TW von Backstrom and TP Fluri

Department of Mechanical Engineering, University of Stellenbosch
Private Bag X1, Matieland 7602, South Africa, Tel: +27 (0)21 808 4267
Fax: +27 (0)21 808 4958, E-mail: twvb@sun. ac. za

Abstract — Main features of a solar chimney power plant are a circular greenhouse type collector and a tall chimney at its centre. Air flowing radially inwards under the collector roof heats up and enters the chimney after passing through a turbo­generator. The objective of the study was to investigate analytically the validity and applicability of the assumption that, for maximum fluid power, the optimum ratio of turbine pressure drop to pressure potential (available system pressure difference) is 2/3. An initial power law model assumes that pressure potential is proportional to volume flow to the power m, where m is typically a negative number between 0 and -1, and that the system pressure drop is proportional to the power n, where typically n = 2. The analysis shows that the optimum turbine pressure drop as fraction of the pressure potential is (n-m)/(n+1), which is equal to 2/3 only when m = 0, implying a constant pressure potential, independent of flow rate. Consideration of a basic collector model proposed by Schlaich led to the conclusion that the value of m is equal to the negative of the collector floor-to-exit heat transfer efficiency. A more comprehensive optimization scheme, incorporating the basic collector model of Schlaich in the analysis, shows that the power law approach is sound and conservative. It is shown that the constant pressure potential assumption (m = 0) may lead to appreciable under estimation of the performance of a solar chimney power plant, when compared to the analyses presented in the paper. More important is that both these analyses predict that maximum fluid power is available at much lower flow rate and much higher turbine pressure drop than predicted by the constant pressure potential assumption. Thus, the constant pressure potential assumption may lead to overestimating the size of the flow passages in the plant, and designing a turbine with inadequate stall margin and excessive runaway speed margin. The derived equations may be useful in the initial estimation of plant performance, in plant performance analysis and in control algorithm design. The analyses may also serve to set up test cases for more comprehensive plant models.

INTRODUCTION

In order to design a flow system containing a turbine for maximum power production and to run it at maximum power, engineers need to find the optimal pressure drop across the turbine as a fraction of the total available system pressure difference. The design flow rate through the system determines the size and cost of the plant flow passages as well as the size, design and cost of the turbine. In the design phase some iterative algorithm may suffice to find the optimum, but a simple analytical method would be more convenient in a control algorithm. It could also serve to set up test cases for more comprehensive methods.
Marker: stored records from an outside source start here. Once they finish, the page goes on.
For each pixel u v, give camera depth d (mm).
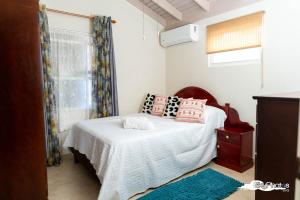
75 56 3352
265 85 2850
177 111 3219
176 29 3850
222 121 3123
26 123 861
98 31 3453
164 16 4105
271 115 1212
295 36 2545
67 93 3303
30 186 884
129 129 2461
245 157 2752
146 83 4215
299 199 1178
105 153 2002
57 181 2527
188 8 3684
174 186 2330
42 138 904
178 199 2094
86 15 3439
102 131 2367
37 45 873
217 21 3371
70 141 2885
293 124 1136
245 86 3064
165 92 4449
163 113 3416
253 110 2982
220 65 3402
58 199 2139
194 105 2988
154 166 2234
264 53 2840
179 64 4102
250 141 2832
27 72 853
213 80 3490
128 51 3926
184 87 4020
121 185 1940
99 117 3557
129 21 3896
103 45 3484
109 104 3570
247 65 3027
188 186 2332
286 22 2613
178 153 2486
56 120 3137
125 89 3941
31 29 854
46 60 2922
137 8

Many solar chimney investigators have made the assumption that the optimum ratio of pt/pp is 2/3, (Haaf et al., 1983; Lautenschlager et al., 1984; Mullett, 1987; Schlaich, 1995). In more detailed calculations Schlaich (1995) apparently used an optimum value of pt/pp = 0.82 as evident from the values of pt and pp reported in tables. Hedderwick (2001)
presented graphs showing values around 0.7. Von Backstrom and Gannon (2000) used the 2/3 assumption only for optimization at constant available pressure difference, but Gannon and Von Backstrom (2000) employed an optimization procedure under conditions of constant solar irradiation. Schlaich et al. (2003) reported a pt/pp value of about 0.80, while Bernardes et al (2003) reported a value of as high as 0.97. The wide variation in values warrants further investigation.

The question is the existence or not of a relevant optimum pt/pp in solar chimney power plants, and how to determine it. Even under conditions of constant solar irradiation the pressure potential of a solar chimney plant is not fixed but is a function of the air temperature rise in the collector, which varies with flow rate.

The first objective of this paper applies to any general process where the pressure potential is not constant and the system pressure drop is not necessarily proportional to the flow rate to the power 2.0. The objective is to derive simple, generally applicable equations for the determination of the volume flow for maximum fluid power (MFP) and the associated ratio of turbine total pressure drop to pressure potential. The second objective applies to solar chimney power plants. It is to derive equations for finding the optimum flow rate and pt/pp conditions as dependent on the relevant design and operating conditions of the plant, using a simple solar collector model.